### [Work instructions]
Look through the listing below for the line with "the spread of" and the line with "Welcome to the". Copy both, along with every line between them, exactly and with no pictures.

### [Material provided]
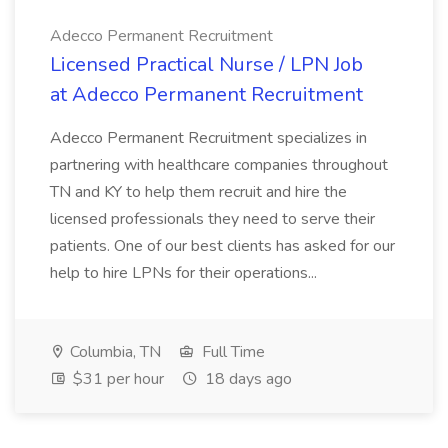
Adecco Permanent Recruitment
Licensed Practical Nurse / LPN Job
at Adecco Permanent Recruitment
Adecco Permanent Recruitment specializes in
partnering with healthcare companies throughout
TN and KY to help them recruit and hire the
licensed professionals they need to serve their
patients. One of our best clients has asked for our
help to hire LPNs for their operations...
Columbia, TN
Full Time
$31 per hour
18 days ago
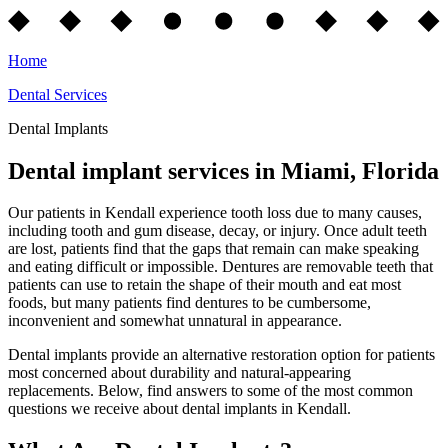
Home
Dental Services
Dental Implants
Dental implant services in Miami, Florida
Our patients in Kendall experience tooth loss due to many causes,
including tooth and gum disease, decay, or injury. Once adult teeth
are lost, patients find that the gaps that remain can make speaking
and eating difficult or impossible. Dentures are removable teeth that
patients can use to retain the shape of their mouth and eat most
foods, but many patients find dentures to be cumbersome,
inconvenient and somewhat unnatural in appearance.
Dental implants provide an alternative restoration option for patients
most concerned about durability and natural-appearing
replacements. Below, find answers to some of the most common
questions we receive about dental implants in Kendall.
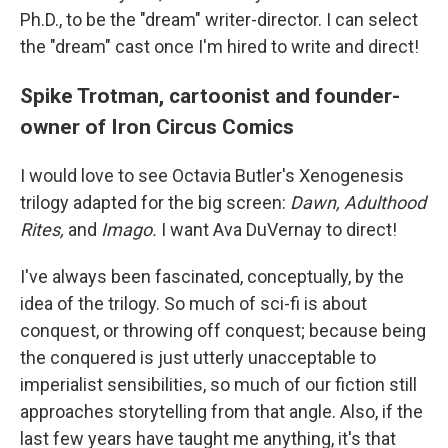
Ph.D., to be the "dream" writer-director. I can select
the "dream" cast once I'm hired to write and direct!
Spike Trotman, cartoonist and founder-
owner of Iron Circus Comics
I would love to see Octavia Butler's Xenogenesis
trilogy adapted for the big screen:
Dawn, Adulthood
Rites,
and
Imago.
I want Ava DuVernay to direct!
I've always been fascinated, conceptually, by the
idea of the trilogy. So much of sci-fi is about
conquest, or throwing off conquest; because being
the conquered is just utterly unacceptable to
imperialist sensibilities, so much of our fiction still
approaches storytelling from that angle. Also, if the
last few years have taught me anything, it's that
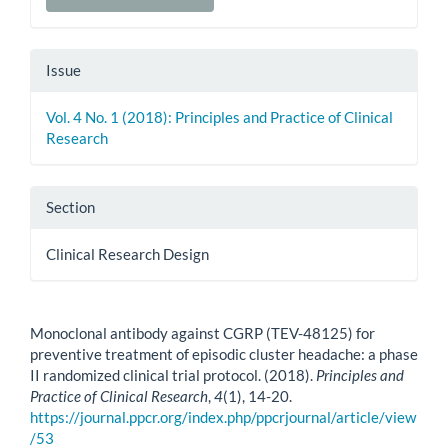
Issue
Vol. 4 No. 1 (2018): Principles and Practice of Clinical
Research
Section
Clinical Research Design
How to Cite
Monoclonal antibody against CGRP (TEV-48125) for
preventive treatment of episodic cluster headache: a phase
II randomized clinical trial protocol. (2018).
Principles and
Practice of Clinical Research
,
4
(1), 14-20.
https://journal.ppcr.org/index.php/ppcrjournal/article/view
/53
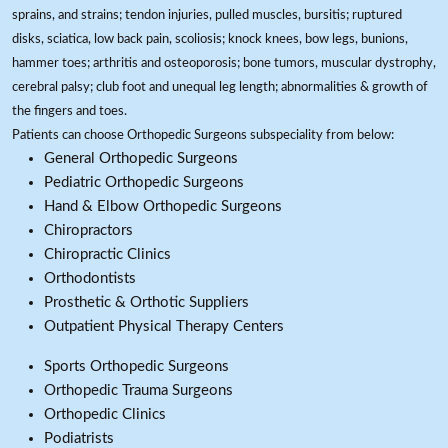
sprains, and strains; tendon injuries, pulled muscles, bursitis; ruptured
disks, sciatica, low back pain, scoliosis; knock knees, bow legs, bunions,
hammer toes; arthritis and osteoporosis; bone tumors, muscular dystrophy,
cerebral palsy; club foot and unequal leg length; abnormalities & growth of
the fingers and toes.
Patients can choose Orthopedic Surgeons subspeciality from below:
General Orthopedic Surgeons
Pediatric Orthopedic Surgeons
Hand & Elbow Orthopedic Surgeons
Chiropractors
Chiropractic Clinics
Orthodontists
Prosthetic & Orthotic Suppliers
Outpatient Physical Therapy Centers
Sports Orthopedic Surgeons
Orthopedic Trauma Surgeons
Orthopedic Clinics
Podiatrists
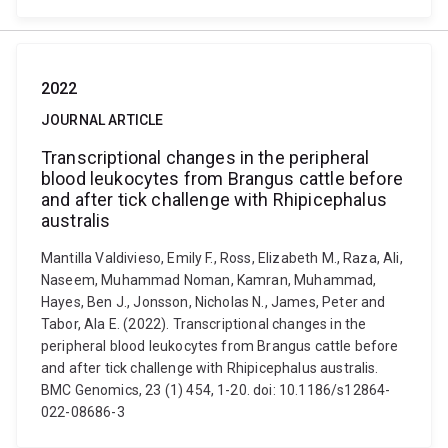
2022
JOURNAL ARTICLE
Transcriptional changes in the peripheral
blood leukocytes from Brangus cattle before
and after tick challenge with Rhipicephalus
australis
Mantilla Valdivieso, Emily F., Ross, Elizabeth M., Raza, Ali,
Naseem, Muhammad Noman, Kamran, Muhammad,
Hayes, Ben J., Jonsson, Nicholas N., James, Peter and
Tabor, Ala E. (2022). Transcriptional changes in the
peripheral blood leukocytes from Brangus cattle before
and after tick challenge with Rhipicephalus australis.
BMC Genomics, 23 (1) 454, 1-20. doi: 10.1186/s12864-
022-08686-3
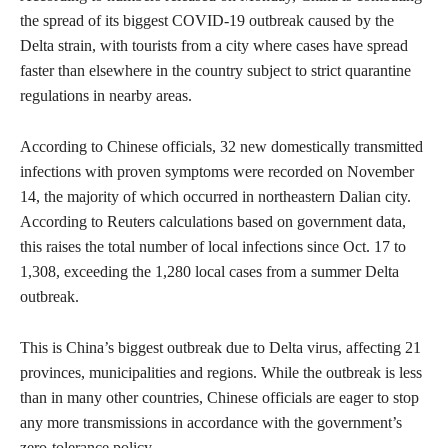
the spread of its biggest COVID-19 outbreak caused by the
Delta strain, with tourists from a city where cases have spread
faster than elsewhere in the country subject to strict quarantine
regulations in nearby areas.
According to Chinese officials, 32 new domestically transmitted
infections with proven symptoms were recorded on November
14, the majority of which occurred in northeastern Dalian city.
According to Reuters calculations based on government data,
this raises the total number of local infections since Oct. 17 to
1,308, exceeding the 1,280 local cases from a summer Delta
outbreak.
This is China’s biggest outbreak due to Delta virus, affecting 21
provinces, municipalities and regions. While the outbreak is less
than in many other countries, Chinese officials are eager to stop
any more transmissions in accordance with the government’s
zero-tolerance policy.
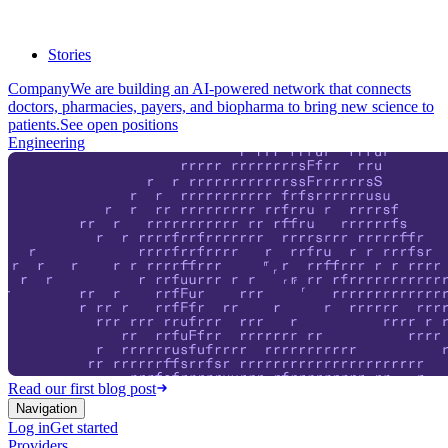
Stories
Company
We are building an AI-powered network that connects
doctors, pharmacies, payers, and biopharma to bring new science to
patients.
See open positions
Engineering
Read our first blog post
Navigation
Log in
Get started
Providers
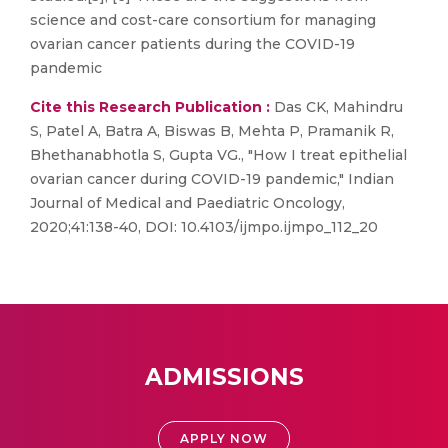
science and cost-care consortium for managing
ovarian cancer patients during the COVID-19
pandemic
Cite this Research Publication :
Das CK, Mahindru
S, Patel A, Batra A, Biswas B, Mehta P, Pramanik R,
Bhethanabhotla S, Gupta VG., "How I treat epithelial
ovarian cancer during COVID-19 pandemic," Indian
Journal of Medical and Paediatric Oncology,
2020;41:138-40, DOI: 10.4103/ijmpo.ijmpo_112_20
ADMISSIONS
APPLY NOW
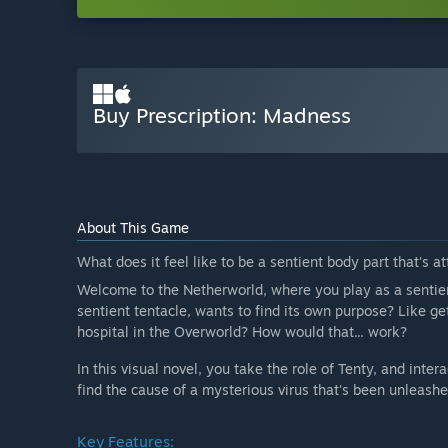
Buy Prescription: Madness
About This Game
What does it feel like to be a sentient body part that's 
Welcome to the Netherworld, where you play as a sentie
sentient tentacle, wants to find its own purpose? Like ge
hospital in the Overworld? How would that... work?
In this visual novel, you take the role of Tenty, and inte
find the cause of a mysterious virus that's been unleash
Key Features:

### [Written solution]
the spread of its biggest COVID-19 outbreak caused by the
Delta strain, with tourists from a city where cases have spread
faster than elsewhere in the country subject to strict quarantine
regulations in nearby areas.
According to Chinese officials, 32 new domestically transmitted
infections with proven symptoms were recorded on November
14, the majority of which occurred in northeastern Dalian city.
According to Reuters calculations based on government data,
this raises the total number of local infections since Oct. 17 to
1,308, exceeding the 1,280 local cases from a summer Delta
outbreak.
This is China’s biggest outbreak due to Delta virus, affecting 21
provinces, municipalities and regions. While the outbreak is less
than in many other countries, Chinese officials are eager to stop
any more transmissions in accordance with the government’s
zero-tolerance policy.
Stories
Company
We are building an AI-powered network that connects
doctors, pharmacies, payers, and biopharma to bring new science to
patients.
See open positions
Engineering
Read our first blog post
Navigation
Log in
Get started
Providers
science and cost-care consortium for managing
ovarian cancer patients during the COVID-19
pandemic
Cite this Research Publication :
Das CK, Mahindru
S, Patel A, Batra A, Biswas B, Mehta P, Pramanik R,
Bhethanabhotla S, Gupta VG., "How I treat epithelial
ovarian cancer during COVID-19 pandemic," Indian
Journal of Medical and Paediatric Oncology,
2020;41:138-40, DOI: 10.4103/ijmpo.ijmpo_112_20
ADMISSIONS
APPLY NOW
Buy Prescription: Madness
About This Game
What does it feel like to be a sentient body part that's 
Welcome to the Netherworld, where you play as a sentie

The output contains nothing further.